Currently I’m using a trivial patch that copies inputs to outputs just to confirm that it runs. I can’t run serious DSP code, because FW is built without fast math tables due to limited space. Addin LUTs would require using bootrom that I’ve tried to get working earlier. I think that it was not working due to FW issues that got fixed later, so I’ll return to this in the very end.

Next milestones:

check if defragmentation code works
enable caching, which would require using separate memory section for DMA buffers with caching disabled

antisvin · September 20, 2020, 12:01pm

Some numbers about cache efficiency. I’ve measured CPU load for a trivial patch that basically copies inputs to outputs. It was very obvious that H7 core is severely throttled by IO from running code and data in D1 domain RAM.

No cache - 14% load
Instruction cache ON - 13% load
Data cache ON ~3.5% load
Instruction + data cache ON < 1% load

Which shows that data cache gives most improvements.
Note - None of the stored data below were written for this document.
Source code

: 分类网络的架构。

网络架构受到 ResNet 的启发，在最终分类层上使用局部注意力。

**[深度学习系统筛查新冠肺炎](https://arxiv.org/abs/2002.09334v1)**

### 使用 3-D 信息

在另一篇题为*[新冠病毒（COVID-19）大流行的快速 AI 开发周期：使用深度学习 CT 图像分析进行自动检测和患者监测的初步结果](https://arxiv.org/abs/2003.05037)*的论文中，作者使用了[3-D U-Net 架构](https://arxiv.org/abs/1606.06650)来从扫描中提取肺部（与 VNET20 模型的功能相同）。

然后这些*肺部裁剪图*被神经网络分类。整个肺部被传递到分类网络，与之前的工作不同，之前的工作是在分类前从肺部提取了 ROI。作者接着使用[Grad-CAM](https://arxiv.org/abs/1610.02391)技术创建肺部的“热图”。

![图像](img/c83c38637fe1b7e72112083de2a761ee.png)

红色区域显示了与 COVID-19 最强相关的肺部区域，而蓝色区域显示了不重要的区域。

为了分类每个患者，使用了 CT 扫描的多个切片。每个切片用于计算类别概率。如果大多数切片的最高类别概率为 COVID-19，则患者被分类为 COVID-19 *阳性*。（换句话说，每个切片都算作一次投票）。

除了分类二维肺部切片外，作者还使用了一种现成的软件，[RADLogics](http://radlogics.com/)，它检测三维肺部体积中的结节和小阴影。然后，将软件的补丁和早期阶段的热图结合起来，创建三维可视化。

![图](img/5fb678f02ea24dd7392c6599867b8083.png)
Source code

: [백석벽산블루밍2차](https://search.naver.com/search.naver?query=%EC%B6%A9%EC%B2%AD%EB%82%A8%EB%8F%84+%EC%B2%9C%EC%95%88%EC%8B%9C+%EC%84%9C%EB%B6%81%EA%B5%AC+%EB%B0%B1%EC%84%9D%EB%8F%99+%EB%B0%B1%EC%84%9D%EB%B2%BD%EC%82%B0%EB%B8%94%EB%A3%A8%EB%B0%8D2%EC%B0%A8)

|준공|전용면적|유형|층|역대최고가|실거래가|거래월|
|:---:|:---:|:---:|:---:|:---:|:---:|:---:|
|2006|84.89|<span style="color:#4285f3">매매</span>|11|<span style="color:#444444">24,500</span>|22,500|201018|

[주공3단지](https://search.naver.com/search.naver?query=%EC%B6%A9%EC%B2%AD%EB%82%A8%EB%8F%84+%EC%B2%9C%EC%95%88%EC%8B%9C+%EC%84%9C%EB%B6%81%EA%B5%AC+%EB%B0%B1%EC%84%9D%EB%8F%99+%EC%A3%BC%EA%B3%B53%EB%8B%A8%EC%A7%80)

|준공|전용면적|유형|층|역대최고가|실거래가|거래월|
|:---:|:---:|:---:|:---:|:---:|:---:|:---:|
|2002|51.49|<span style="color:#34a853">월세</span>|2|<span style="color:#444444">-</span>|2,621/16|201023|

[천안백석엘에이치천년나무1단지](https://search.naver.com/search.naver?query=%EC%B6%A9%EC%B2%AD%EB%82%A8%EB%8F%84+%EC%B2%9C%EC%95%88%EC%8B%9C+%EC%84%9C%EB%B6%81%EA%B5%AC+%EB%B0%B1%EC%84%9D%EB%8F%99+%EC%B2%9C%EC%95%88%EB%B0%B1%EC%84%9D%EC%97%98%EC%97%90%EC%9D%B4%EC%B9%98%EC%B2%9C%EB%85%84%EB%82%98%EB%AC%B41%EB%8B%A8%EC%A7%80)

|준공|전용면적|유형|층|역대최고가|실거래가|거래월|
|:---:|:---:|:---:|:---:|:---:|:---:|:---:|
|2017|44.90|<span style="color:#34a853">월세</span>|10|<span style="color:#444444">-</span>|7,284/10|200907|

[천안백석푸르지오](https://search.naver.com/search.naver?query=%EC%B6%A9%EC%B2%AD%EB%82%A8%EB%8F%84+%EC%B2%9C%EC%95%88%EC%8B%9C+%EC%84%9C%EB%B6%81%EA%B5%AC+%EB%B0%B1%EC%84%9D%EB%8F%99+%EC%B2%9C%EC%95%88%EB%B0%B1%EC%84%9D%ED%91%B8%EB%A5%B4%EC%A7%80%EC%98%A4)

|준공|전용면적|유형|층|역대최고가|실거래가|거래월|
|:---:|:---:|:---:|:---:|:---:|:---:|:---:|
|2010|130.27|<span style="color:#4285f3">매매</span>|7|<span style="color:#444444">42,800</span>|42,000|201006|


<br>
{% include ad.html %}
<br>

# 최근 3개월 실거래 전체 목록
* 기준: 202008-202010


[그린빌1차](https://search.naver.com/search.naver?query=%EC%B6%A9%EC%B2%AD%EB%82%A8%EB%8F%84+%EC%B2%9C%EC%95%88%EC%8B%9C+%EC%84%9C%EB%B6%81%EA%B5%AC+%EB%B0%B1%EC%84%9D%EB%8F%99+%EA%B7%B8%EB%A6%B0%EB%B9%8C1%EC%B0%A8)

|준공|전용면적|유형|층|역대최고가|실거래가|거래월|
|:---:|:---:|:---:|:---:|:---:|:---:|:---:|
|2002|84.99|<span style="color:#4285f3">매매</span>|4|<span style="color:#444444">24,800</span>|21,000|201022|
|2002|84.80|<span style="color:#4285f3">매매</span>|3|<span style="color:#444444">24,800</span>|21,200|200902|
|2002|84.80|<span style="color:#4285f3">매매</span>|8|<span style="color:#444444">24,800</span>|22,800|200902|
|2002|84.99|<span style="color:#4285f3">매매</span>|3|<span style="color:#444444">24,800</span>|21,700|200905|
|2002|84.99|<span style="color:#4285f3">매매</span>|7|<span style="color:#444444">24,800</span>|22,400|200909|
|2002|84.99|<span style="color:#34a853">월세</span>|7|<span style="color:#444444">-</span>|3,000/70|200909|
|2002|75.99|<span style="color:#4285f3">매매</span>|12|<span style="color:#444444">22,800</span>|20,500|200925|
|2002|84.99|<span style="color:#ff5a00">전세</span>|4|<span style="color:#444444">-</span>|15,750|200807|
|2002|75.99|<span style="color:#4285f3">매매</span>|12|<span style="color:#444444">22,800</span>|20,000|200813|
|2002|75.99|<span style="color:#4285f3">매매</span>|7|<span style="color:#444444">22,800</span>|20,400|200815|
Instruction cache is not particularly effective without data cache, but helps a lot when data cache is enabled.

Now, DMA exchanged bypasses caching completely, so for all DMA buffers we have to do one of the following:

Use a separate memory section that is not using cache (configured by MPU settings) - this will be done for most large buffers (audio data, probably also MIDI and digital bus)
Use cache, but discard old value before reading - this is done for ADC values
Use cache, but write it to memory before reading (using clean and invalidate call) - this is done for graphics params array. Haven’t fully understood how it interacts with cache yet, but this approach is the only way that I could get it to work correctly.

For option #2 we must align data to cache lines (32 bytes) in order to not invalidate data belonging to something else. For #3 this alignment is not mandatory, but it’s better to use it to avoid evicting data that is stored nearby graph parameters.

I’ve added 2 macros for changing object alignment and for moving to non-cacheable section.

antisvin · September 23, 2020, 9:48pm

I’ve compared that patch’s performance on Magus - 3% CPU used. Besides being 3 times faster, Daisy was processing twice as many channels. But performance on larger patches would likely drop along with caching efficiency.

I’ve finally ran out of things that need fixing in firmware port, it’s time to start dealing with last major task - setting up bootrom loading. It’s sort of written, but wasn’t functional last time. Turns out that I was booting broken FW, so maybe not that much is left to get everything running.